Bewährung plus Selbsthilfe

■ Urteile im Prozeß um Tränengas-Attacke bei einer Zechtour / Schwestern sollen Mann gemeinsam ausgeraubt haben / Zwei Jahre auf Bewährung für die Ältere

Im Prozeß gegen die Schwestern A.O. (22) und C.O. (19), denen gemeinschaftlicher schwerer Raub vorgeworfen wurde, fielen gestern die Urteile. Wie die taz berichtete, war der Verkäufer W. (19) nach einer Zechtour des Trios von der älteren, stark angetrunkenen A. mit einem Selbstverteidigungsspray außer Gefecht gesetzt und dann seines Portemonnaies (Inhalt zirka 250 Mark) beraubt worden. Die Tat war von den Schwestern gestanden worden, sie hatten sich vor dem Prozeß beim Opfer entschuldigt und die Summe zurückgezahlt. A. saß bis gestern in U-Haft. Nachdem am ersten Prozeßtag das soziale Umfeld der Schwestern Schwerpunkt war, insbesondere die verzweifelte Situation der A. (Alkoholprobleme, kein Ausbildungsplatz, Freund sie zwingt zur Arbeit in der Peep-Show) läßt sich nun das Opfer ein. W. schildert die alkoholisierte Juni-Nacht, die mit einer Lage Bacardi begann und nach reichlich Bier in einem „Getränkespätverkauf“ noch nicht zuende war. W. hatte mit den Schwestern um einen Kinobesuch gewettet, daß er vier Flaschen Starkbier „ex“ schaffe, war an der vierten Flasche gescheitert und wollte wegen Übelkeit schnell nach Hause. A. bat ihn zu bleiben, sie wollte „weitertrinken“. Doch W. verließ den „Späteinkauf“ und auf der Straße geschah dann die Tränengas-Attacke.

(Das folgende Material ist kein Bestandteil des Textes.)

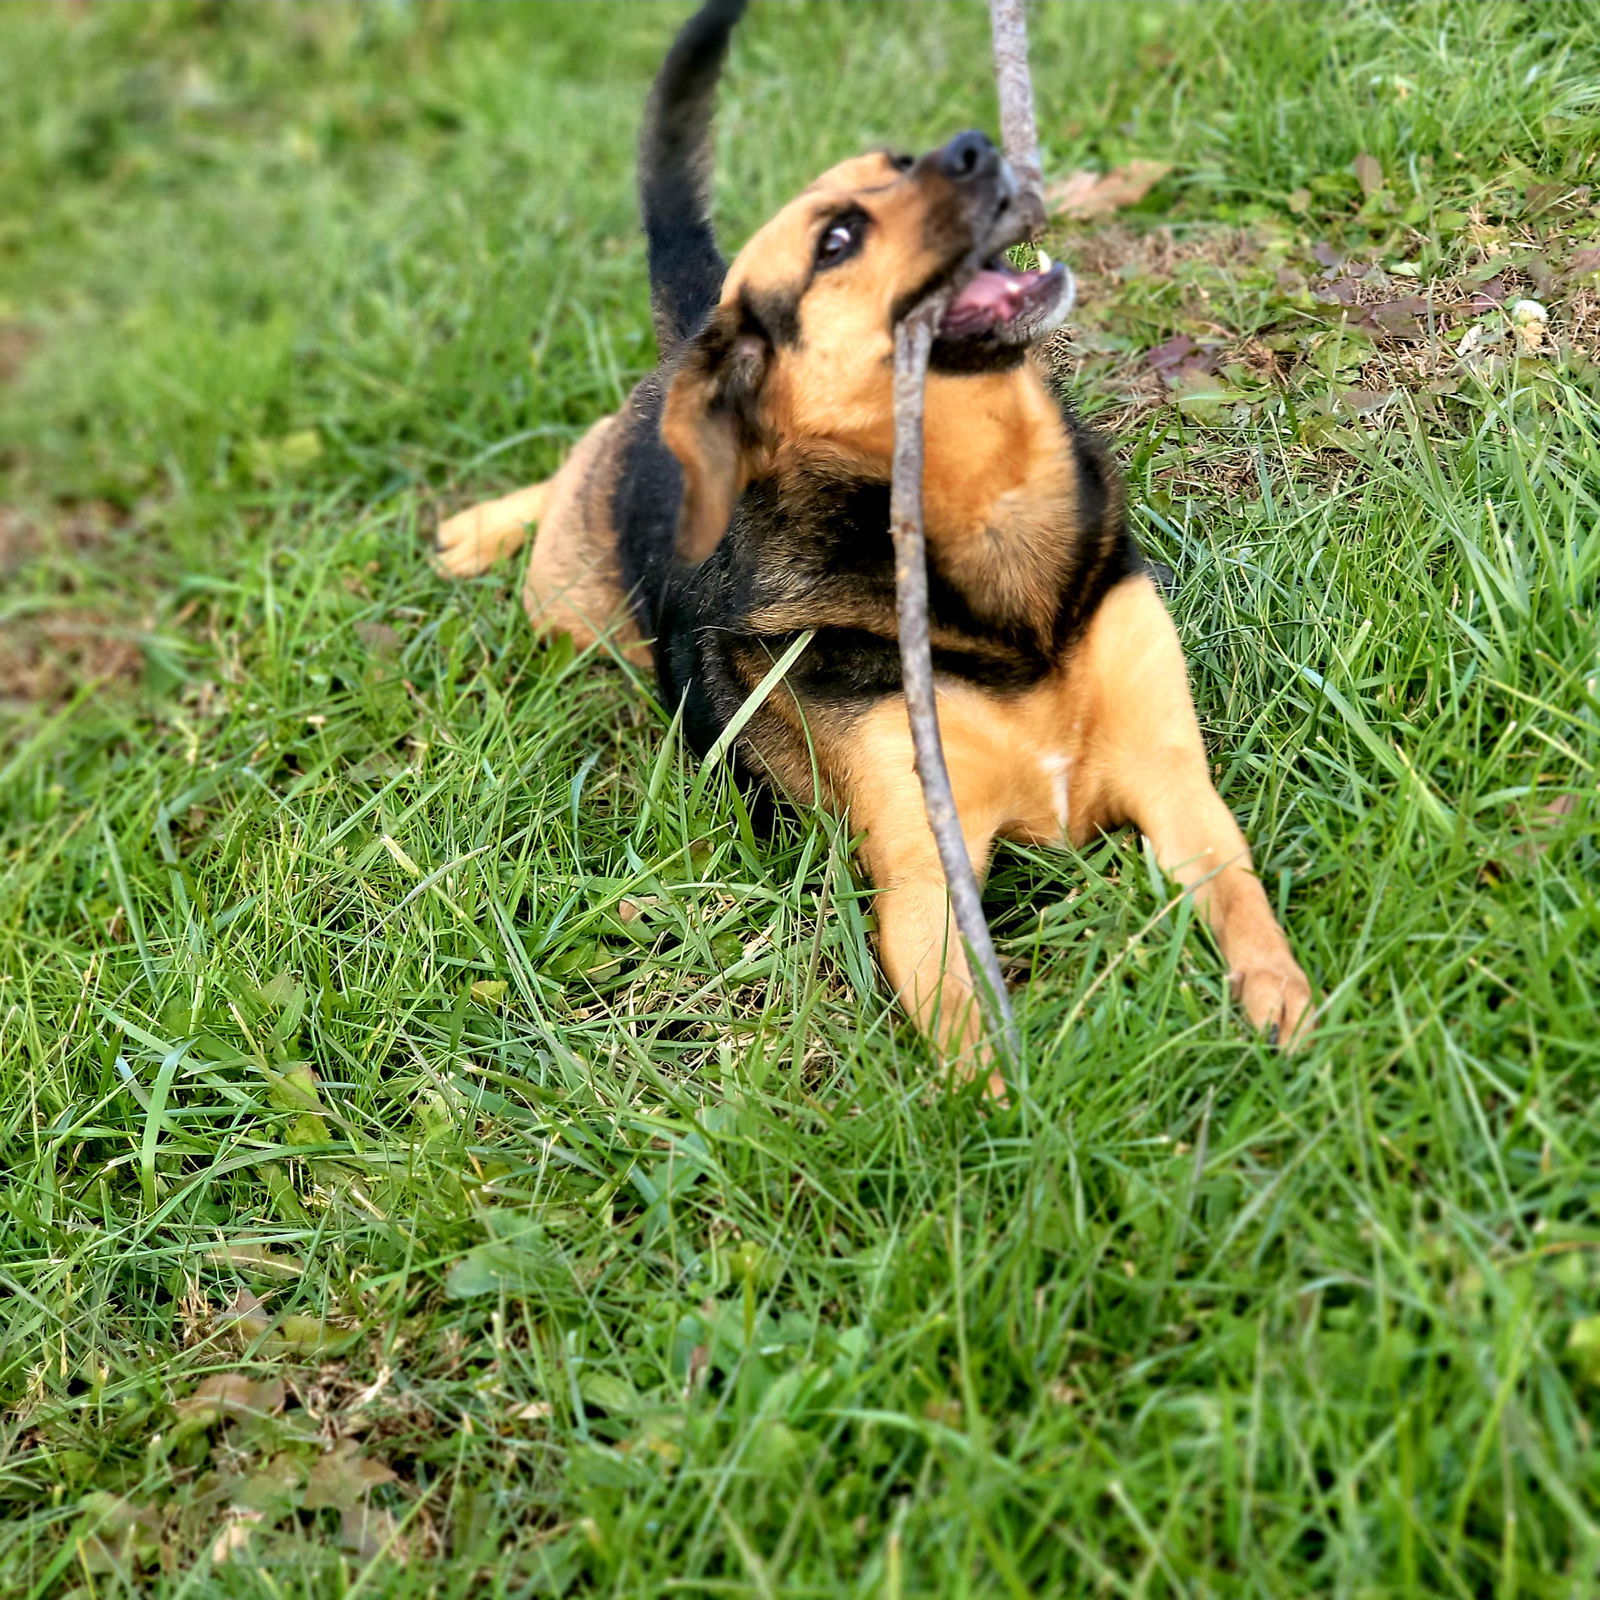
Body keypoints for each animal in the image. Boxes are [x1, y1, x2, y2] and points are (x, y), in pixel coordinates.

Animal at [438, 0, 1312, 1068]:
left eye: (898, 162)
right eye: (838, 239)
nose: (975, 144)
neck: (984, 506)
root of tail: (695, 330)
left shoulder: (1174, 781)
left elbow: (1242, 897)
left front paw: (1283, 1002)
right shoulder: (924, 877)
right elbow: (974, 1050)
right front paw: (1016, 1113)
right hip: (571, 604)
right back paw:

Der Richter läßt W. immer wieder die umstrittenste Phase memorieren. Sind ihm beide Schwestern aus dem „Späteinkauf“ gefolgt, haben beide ihn auf der Straße festgehalten? Während C. noch bei ihrer ersten polizeilichen Vernehmung gesagt hatte, die Schwestern hätten die Tat geplant und ausgeführt, hatte sie das am ersten Prozeßtag zurückgenommen: Sie habe ihre Schwester schützen wollen.

„C. hielt mich am rechten, A. am linken Arm“, sagt W. über die Mache. Er gibt an, er habe zum Zeitpunkt der Tat „gerade noch gehen“ können. Das habe er zwar nicht gesehen, aber „gemerkt, gespürt“. Welche Schwester „Halt!“ gerufen habe, könne er nur „schätzen“. W. erinnert sich nicht, er „rekonstruiert“, sagt der Richter.

Die Plädoyers. Der Staatsanwalt ist mit der Einstellung des Verfahrens gegen C. einverstanden. Er hält die Schutzaussage zugunsten der Schwester für glaubwürdig. Für A. fordert er zwei Jahre auf Bewährung wegen schweren Raubs. (Mindeststrafe 5Jahre). Die Tat sei keine minderschwere, aber A. sei schließlich nicht vorbestraft. Der Anwalt plädiert auf ein Jahr wegen verminderter Schuldfähigkeit. Heraus kommen „wegen der psychischen Situation der Angeklagten und fehlendem Tatplan“ zwei Jahre mit dreijähriger Bewährungszeit und regelmäßigem Besuch der Anonymen Alkoholiker.